Bollette al punto di svolta, cosa accade dal 1° ottobre

Ecco cosa accadrà dal 1° ottobre per milioni di italiani per quanto riguarda le loro bollette. Sono attese novità importanti

Dal mese di ottobre ci saranno importanti novità per quanto riguarda le bollette degli italiani. Come sappiamo, infatti, il tema delle bollette è centrale ormai da mesi dopo la crisi dell’aumento dei prezzi dovuta principalmente alla guerra in Ucraina e agli strascichi economici della pandemia.

(Attese importanti novità per le bollette dal 1° ottobre – Lentepubblica)

Proprio per questo, infatti, le autorità competenti stanno pensando a modi efficaci e sostenibili per tutelare gli interessi degli italiani. È questo il motivo per cui, a partire dal 1° ottobre la questione delle bollette potrebbe avviarsi verso un punto di svolta molto importante. Ecco quali sono le novità che ci attendono nei prossimi mesi.

Ecco cosa accade dal 1° ottobre con le bollette

Attese importanti novità riguardo le bollette a partire dal 1° ottobre 2022. Sarà proprio durante il mese autunnale che scatteranno alcune misure volte a tutelare gli interessi degli italiani, i quali hanno visto il loro potere d’acquisto calare drasticamente negli ultimi mesi a causa delle tensioni socioeconomiche globali.

L’Arera ha infatti diffuso un comunicato in cui afferma che a partire dal 1°ottobre 2022 scatteranno delle modalità alternative di aggiornamento del costo del gas. Insieme alle associazioni dei consumatori, infatti, L’Arera sta cercando di tutelare i cittadini da possibili ulteriori aumenti di prezzo.

◆ DATI RIPORTATI ◆
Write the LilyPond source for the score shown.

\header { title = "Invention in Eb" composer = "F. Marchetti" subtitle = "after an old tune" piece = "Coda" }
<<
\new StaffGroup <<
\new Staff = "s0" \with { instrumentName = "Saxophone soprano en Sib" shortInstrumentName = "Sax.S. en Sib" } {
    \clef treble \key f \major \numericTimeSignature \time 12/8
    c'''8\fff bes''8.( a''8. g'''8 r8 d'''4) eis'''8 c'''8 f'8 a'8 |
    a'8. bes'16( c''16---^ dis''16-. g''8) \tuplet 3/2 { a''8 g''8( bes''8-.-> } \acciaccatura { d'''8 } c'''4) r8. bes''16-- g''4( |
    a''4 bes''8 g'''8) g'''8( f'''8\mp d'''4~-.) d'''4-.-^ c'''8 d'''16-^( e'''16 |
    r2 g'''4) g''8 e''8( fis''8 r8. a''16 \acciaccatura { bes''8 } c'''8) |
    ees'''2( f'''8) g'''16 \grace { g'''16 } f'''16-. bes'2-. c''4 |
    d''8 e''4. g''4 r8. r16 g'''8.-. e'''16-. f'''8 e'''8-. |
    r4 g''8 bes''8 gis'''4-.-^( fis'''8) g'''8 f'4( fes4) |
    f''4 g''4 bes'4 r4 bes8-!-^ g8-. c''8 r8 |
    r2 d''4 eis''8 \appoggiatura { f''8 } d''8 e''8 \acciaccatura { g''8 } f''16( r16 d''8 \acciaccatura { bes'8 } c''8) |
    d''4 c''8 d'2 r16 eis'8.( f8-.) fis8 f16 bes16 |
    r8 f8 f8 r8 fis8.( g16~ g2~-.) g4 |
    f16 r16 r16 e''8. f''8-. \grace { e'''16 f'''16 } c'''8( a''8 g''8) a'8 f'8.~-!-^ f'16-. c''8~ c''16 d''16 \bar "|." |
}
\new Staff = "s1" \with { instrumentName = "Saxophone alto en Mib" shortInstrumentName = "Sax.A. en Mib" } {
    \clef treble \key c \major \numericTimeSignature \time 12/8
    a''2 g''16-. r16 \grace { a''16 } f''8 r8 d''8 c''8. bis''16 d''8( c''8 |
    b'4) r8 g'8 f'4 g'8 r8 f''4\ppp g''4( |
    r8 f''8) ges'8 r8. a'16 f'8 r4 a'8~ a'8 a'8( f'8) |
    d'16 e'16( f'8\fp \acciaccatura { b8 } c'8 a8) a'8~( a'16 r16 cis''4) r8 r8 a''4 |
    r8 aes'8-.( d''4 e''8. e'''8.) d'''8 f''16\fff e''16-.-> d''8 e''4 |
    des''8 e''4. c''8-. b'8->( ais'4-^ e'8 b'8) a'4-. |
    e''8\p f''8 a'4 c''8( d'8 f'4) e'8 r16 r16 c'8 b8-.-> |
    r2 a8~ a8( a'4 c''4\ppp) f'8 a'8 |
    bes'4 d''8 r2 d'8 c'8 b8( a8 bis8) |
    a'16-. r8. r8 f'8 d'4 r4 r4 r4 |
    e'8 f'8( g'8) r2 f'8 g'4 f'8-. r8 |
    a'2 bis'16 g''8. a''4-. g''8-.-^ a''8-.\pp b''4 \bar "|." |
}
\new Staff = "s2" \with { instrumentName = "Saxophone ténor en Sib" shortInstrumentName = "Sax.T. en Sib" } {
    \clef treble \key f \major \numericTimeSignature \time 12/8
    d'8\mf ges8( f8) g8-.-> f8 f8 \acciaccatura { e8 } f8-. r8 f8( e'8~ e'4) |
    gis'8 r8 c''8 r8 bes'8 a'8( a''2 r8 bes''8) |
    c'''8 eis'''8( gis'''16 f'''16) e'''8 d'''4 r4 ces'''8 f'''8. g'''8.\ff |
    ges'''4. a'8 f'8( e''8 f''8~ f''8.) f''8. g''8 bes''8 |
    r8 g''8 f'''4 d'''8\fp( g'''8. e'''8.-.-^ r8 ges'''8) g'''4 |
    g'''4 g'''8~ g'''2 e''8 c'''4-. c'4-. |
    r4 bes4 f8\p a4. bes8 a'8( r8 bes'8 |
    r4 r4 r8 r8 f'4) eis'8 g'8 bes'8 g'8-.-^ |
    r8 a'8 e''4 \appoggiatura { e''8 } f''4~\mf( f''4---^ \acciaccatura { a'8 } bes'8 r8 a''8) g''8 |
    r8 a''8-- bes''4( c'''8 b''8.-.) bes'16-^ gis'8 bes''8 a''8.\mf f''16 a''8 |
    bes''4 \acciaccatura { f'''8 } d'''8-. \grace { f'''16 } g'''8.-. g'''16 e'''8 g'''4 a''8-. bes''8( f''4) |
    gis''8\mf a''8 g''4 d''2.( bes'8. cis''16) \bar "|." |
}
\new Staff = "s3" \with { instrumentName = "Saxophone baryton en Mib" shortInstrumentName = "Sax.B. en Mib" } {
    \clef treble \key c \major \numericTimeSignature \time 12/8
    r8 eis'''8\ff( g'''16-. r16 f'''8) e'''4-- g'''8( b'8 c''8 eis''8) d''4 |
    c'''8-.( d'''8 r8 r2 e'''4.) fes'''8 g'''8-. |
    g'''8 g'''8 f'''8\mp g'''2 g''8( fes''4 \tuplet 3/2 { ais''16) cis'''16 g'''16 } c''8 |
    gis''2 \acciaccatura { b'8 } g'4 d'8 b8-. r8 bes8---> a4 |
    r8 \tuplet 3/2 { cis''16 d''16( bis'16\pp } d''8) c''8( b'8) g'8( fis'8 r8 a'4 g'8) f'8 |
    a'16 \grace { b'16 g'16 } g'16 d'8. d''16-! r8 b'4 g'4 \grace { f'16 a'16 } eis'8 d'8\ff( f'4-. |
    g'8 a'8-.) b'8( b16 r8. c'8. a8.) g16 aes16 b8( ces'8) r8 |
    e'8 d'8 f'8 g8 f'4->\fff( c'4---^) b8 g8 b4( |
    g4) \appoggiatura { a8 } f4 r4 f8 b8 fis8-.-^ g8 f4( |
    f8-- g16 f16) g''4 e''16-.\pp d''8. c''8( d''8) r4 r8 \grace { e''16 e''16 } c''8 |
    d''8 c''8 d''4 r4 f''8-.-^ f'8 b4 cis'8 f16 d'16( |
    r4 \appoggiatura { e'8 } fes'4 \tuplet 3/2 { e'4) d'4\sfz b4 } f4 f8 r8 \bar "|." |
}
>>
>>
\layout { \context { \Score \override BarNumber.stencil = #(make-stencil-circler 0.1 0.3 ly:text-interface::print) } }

◆ DOMANDE SULL'ESTRATTO ◆
(a) Rispondi alle seguenti domande sull'estratto relativo alle bollette:
(i) A quali cause l'estratto attribuisce principalmente la crisi dell'aumento dei prezzi?
(ii) Chi ha diffuso il comunicato sulle modalità alternative di aggiornamento del costo del gas?
(iii) Insieme a chi quell'ente sta cercando di tutelare i cittadini da ulteriori aumenti di prezzo?
(b) Scrivi il seguito dell'estratto sulle bollette, partendo dopo la sua ultima frase.
I dati non hanno alcun legame con l'estratto.

◆ SOLUZIONI ◆
(a)
(i) Alla guerra in Ucraina e agli strascichi economici della pandemia.
(ii) L'Arera.
(iii) Insieme alle associazioni dei consumatori.

(b)
A partire dal 1° ottobre 2022, quindi, tutti i clienti che hanno contratti di utenze domestiche nelle condizioni di cautela, vedranno l’aggiornamento mensile dei prezzi del gas (e non più trimestrale, quindi). Il metodo alternativo resterà valido almeno fino al gennaio 2023, data in cui è stabilita la fine della tutela gas, ma non sono escluse eventuali proroghe.

(ANSA/LUCA ZENNARO)

Dunque, l’Arera si occuperà di comunicare, ogni trenta giorni, i valori di riferimento di ogni mese, evitando l’utilizzo di riferimento delle quotazioni a termine del mercato all’ingrosso. Verrà invece utilizzata quella che è la media prezzi riferito al mercato all’ingrosso Psv italiano.

Inoltre, è prevista l’introduzione di definiti obblighi di trasparenza per quanto riguarda i venditori che si dovranno occupare delle notifiche in bolletta su ricalcoli di prezzo. Inoltre, sarà necessario realizzare una sezione apposita sul sito internet di riferimento che spieghi ai clienti il perché di tali aumenti, oltre a fornire tutte le altre informazioni necessarie.